Support and software update available until 2025-03-25.

RF0: sample_rate=30.720 MHz dl_freq=1865.200 MHz ul_freq=1770.200 MHz (band 3) dl_ant=4 ul_ant=4
RF1: sample_rate=30.720 MHz dl_freq=1865.200 MHz ul_freq=1770.200 MHz (band 3) dl_ant=4 ul_ant=4
RF2: sample_rate=30.720 MHz dl_freq=1865.200 MHz ul_freq=1770.200 MHz (band 3) dl_ant=4 ul_ant=4

The log shows an issue with the gtp_address. Let's verify the gtp_address in BBU.ENB instance tree. gtp_address is supposed to be a connected address of BBU. After correcting the gtp_address, check the enb-output.log again, and you should see the eNB starting properly.

 

 

 

Example: RU not connected

RU*_cpri_lock

Promise source codecheck_cpri_lock.py

Common causes: Hardware issues (e.g., disconnected hardware, unplugged cables, RU powered off); software issues (e.g., failed frame synchronization).

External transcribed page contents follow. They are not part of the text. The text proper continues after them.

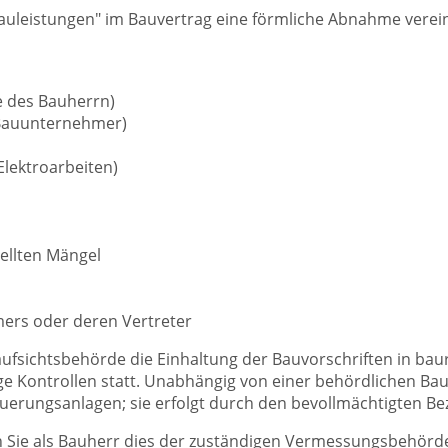
leistungen" im Bauvertrag eine förmliche Abnahme verein
e des Bauherrn)
 Bauunternehmer)
lektroarbeiten)
ellten Mängel
ers oder deren Vertreter
fsichtsbehörde die Einhaltung der Bauvorschriften in baur
ge Kontrollen statt. Unabhängig von einer behördlichen B
erungsanlagen; sie erfolgt durch den bevollmächtigten Be
ie als Bauherr dies der zuständigen Vermessungsbehörde, 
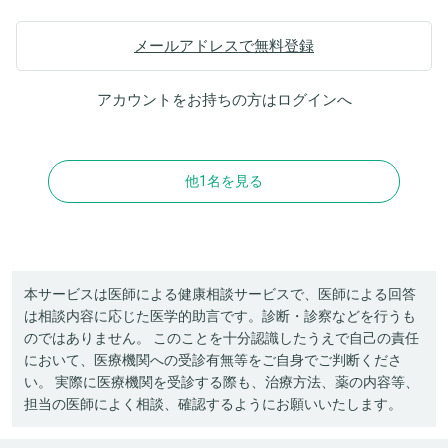
メールアドレスで無料登録
アカウントをお持ちの方は
ログイン
へ
他1名を見る
本サービスは医師による健康相談サービスで、医師による回答
は相談内容に応じた医学的助言です。診断・診察などを行うも
のではありません。 このことを十分認識したうえで自己の責任
において、医療機関への受診有無等をご自身でご判断くださ
い。 実際に医療機関を受診する際も、治療方法、薬の内容等、
担当の医師によく相談、確認するようにお願いいたします。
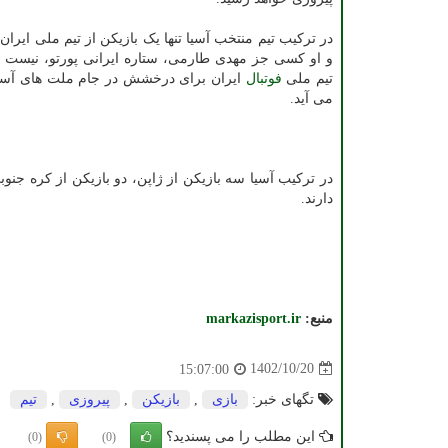
در ترکیب تیم منتخب آسیا تنها یک بازیکن از تیم ملی ایرا
و او کسی جز مهدی طارمی، ستاره ایرانی پورتو، نیست ک
تیم ملی
فوتبال
ایران برای درخشش در جام ملت های آسیا
می آید.
در ترکیب آسیا سه بازیکن از ژاپن، دو بازیکن از کره جنوب
دارند.
منبع:
markazisport.ir
1402/10/20
15:07:00
تگهای خبر:
بازی
,
بازیكن
,
پیروزی
,
تیم
این مطلب را می پسندید؟
(0)
(0)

Solution: If "HW Lock is missing", check the physical connection between the RU and BBU. If "SW Lock is missing", which rarely happens, it indicates frame loss. Contact Rapid.Space for assistance.

This is a common failure when the RU is not properly connected. Verify the physical connection of the RU to ensure it turns green.